Database and session
MySQL 8.0 (or compatible) is used as the database. PDO with the native driver is used for connections and queries. Sessions are stored in the database via a custom SessionHandler (app/Core/System/SessionHandler) that implements PHP’s session save handler interface, so session data persists in MySQL instead of the default file store.
Security and dependencies
Security-related code includes Auth (login, logout, password hashing), Csrf (token generation and validation), RateLimit (configurable rules in config/ratelimit.php, backed by Stiphle), and LoginSecurity for tracking login attempts. Composer dependencies are php 8.2+, davedevelopment/stiphle (rate limiting), paypal/paypal-server-sdk (PayPal integration), and PHP extensions: gd (e.g. for images or banners), sockets (for pinging Minecraft servers), pdo, openssl. Development tools include PHP-CS-Fixer and PHPUnit.
Minecraft integration
Server status is obtained via the Minecraft server list ping protocol. app/Core/Integrations/MinecraftPing implements the handshake and status request over TCP and returns the server’s JSON status (version, players, description). app/Core/Integrations/AsyncBatchPinger uses non-blocking sockets and stream_select to ping many servers concurrently for efficient updates on the server list. Votifier integration (app/Core/Integrations/Votifier) sends vote notifications to Minecraft servers that run the Votifier plugin.
Frontend
The frontend uses Bootstrap 5.3.2 (CSS and JS) from a CDN, Bootstrap Icons, and jQuery. Custom CSS lives under public/assets/css (base, server, filter modal, navbar mobile). JavaScript under public/assets includes app.js and utilities such as searchable-select and category-cloud. Views are plain PHP templates in resources/views: layouts (e.g. app.php), partials (navbar, footer, server cards, alerts, etc.), and per-page views for auth, servers, users, admin, static pages, and errors. There is no front-end build step; assets are served from public. A simple view() helper includes a view file with extracted variables; the layout receives a $content variable and renders meta tags (including CSRF) and flash messages.

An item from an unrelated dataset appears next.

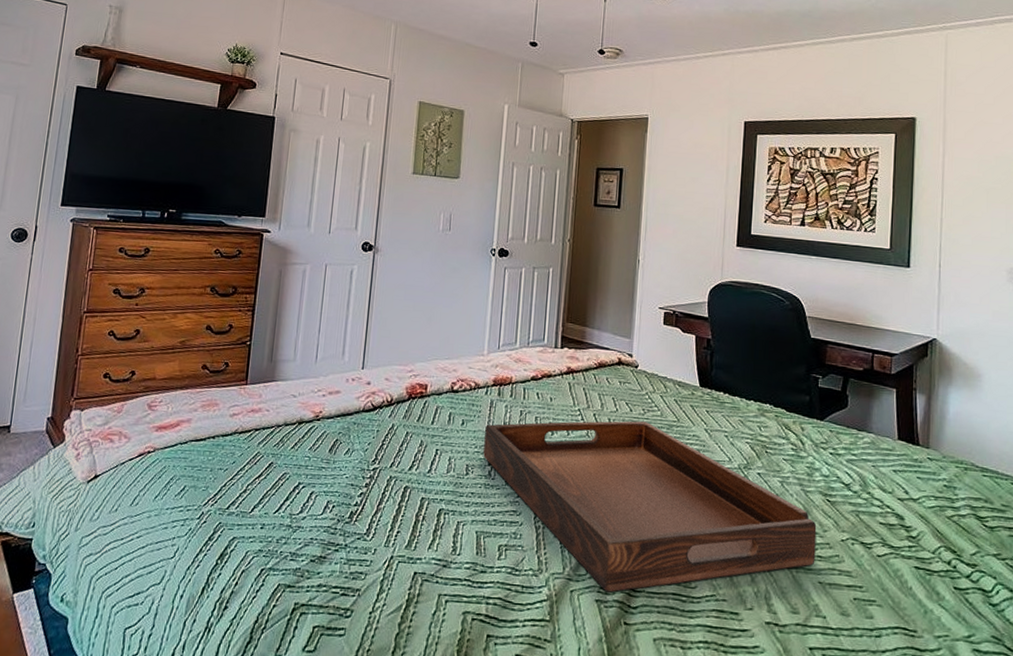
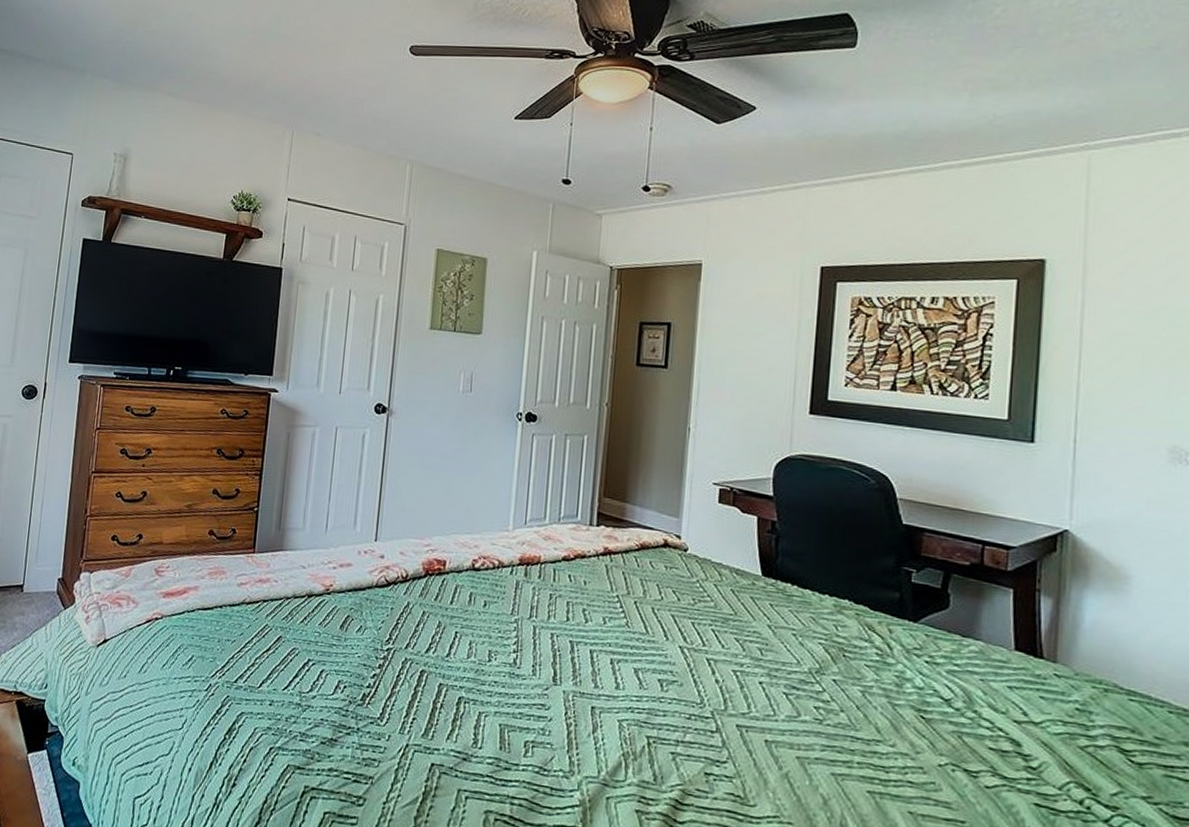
serving tray: present [483,421,817,593] -> none [508,607,907,803]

Configuration and deployment
Main configuration is in config/app.php (site name, url, timezone, db credentials, PayPal settings). This file is generated or edited during installation. Rate limit rules are in config/ratelimit.php. The application expects the web server to point to the project root (or to public if assets are split); a .htaccess is present for URL rewriting so that all requests are routed to index.php. Logs (e.g. rate limit violations) are written under storage/logs. The public-facing document root can be the project root or a public subdirectory depending on server setup.